> _Directions_
The expected answer is the set of lines in the data below between the line holding "CRO-61, owner: Shirley Bell -> Fatima Martin" and the line holding "TASK-381, status: Merged -> Code review", inclusive, written out exactly.
□ □ □ □ □ □ □
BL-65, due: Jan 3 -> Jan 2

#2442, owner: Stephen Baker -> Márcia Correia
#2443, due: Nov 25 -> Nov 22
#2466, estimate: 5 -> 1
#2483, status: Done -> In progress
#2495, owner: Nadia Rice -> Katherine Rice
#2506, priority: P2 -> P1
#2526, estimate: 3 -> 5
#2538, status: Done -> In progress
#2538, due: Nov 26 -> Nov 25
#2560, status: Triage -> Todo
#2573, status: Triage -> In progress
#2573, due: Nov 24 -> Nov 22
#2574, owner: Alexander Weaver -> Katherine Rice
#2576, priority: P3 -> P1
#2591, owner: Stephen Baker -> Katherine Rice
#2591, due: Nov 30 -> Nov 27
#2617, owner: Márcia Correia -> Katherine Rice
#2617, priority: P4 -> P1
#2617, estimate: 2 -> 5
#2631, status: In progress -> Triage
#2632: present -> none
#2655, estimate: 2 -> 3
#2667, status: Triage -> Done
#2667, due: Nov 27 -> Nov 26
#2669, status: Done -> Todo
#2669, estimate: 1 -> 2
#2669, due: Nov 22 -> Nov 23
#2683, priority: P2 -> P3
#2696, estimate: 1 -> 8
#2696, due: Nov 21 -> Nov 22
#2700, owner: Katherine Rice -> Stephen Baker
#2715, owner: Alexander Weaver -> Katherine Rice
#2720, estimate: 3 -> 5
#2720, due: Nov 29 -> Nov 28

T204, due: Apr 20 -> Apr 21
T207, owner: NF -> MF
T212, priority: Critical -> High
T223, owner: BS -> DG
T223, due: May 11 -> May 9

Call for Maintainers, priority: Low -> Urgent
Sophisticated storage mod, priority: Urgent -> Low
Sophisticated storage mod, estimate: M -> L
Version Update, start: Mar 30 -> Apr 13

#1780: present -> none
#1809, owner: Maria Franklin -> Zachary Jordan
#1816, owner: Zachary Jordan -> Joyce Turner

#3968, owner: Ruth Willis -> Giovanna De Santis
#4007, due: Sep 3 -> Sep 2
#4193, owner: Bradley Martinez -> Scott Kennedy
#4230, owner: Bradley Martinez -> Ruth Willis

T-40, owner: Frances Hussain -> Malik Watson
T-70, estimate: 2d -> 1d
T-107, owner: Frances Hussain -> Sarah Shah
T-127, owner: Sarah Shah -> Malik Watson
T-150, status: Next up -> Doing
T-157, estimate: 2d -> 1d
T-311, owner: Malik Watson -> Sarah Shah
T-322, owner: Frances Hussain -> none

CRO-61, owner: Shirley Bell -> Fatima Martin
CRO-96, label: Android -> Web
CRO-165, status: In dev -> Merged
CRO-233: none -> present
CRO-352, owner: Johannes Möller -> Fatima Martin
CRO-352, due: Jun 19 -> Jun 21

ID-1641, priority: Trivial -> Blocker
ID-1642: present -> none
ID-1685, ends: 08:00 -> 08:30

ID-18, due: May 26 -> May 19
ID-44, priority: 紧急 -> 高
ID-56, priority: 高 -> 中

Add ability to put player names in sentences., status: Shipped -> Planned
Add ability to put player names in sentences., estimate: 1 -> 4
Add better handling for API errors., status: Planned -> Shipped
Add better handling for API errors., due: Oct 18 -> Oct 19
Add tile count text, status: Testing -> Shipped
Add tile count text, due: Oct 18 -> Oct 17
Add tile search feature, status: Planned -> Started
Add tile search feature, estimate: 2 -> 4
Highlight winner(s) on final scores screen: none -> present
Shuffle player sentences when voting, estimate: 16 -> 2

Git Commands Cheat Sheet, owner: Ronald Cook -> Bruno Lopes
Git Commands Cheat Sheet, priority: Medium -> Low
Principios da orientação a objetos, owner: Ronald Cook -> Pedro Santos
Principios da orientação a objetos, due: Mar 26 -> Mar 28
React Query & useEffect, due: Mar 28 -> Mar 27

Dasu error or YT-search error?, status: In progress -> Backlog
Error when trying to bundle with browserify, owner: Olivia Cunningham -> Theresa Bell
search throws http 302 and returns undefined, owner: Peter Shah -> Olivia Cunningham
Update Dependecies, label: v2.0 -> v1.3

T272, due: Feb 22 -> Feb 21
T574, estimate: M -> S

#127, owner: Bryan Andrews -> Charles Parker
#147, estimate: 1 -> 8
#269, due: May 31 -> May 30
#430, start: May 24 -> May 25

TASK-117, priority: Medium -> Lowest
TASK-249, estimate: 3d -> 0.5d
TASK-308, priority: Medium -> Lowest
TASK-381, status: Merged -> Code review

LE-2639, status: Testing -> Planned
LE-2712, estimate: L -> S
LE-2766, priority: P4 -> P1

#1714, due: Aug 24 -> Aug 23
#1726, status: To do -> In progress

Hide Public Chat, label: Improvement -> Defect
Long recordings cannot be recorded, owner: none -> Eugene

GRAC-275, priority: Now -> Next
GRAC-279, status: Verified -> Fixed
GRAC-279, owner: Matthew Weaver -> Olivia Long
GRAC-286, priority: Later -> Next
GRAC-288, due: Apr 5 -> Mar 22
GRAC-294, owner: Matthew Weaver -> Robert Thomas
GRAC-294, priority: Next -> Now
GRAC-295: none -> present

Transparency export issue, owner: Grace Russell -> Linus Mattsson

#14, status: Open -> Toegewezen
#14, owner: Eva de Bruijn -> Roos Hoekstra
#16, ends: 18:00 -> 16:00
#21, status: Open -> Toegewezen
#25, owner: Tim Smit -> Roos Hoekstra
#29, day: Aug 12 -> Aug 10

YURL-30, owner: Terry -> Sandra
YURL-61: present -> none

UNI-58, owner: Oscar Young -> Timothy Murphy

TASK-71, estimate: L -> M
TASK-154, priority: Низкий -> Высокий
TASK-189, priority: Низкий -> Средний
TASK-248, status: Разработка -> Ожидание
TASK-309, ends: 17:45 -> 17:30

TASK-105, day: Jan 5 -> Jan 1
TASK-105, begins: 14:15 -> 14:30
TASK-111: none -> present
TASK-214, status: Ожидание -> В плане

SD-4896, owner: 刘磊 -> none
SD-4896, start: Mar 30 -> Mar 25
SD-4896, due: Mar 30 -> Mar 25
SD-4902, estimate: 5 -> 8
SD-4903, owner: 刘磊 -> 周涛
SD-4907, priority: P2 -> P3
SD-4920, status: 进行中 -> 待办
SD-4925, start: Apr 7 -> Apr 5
□ □ □ □ □ □ □
> _Answer space_
CRO-61, owner: Shirley Bell -> Fatima Martin
CRO-96, label: Android -> Web
CRO-165, status: In dev -> Merged
CRO-233: none -> present
CRO-352, owner: Johannes Möller -> Fatima Martin
CRO-352, due: Jun 19 -> Jun 21

ID-1641, priority: Trivial -> Blocker
ID-1642: present -> none
ID-1685, ends: 08:00 -> 08:30

ID-18, due: May 26 -> May 19
ID-44, priority: 紧急 -> 高
ID-56, priority: 高 -> 中

Add ability to put player names in sentences., status: Shipped -> Planned
Add ability to put player names in sentences., estimate: 1 -> 4
Add better handling for API errors., status: Planned -> Shipped
Add better handling for API errors., due: Oct 18 -> Oct 19
Add tile count text, status: Testing -> Shipped
Add tile count text, due: Oct 18 -> Oct 17
Add tile search feature, status: Planned -> Started
Add tile search feature, estimate: 2 -> 4
Highlight winner(s) on final scores screen: none -> present
Shuffle player sentences when voting, estimate: 16 -> 2

Git Commands Cheat Sheet, owner: Ronald Cook -> Bruno Lopes
Git Commands Cheat Sheet, priority: Medium -> Low
Principios da orientação a objetos, owner: Ronald Cook -> Pedro Santos
Principios da orientação a objetos, due: Mar 26 -> Mar 28
React Query & useEffect, due: Mar 28 -> Mar 27

Dasu error or YT-search error?, status: In progress -> Backlog
Error when trying to bundle with browserify, owner: Olivia Cunningham -> Theresa Bell
search throws http 302 and returns undefined, owner: Peter Shah -> Olivia Cunningham
Update Dependecies, label: v2.0 -> v1.3

T272, due: Feb 22 -> Feb 21
T574, estimate: M -> S

#127, owner: Bryan Andrews -> Charles Parker
#147, estimate: 1 -> 8
#269, due: May 31 -> May 30
#430, start: May 24 -> May 25

TASK-117, priority: Medium -> Lowest
TASK-249, estimate: 3d -> 0.5d
TASK-308, priority: Medium -> Lowest
TASK-381, status: Merged -> Code review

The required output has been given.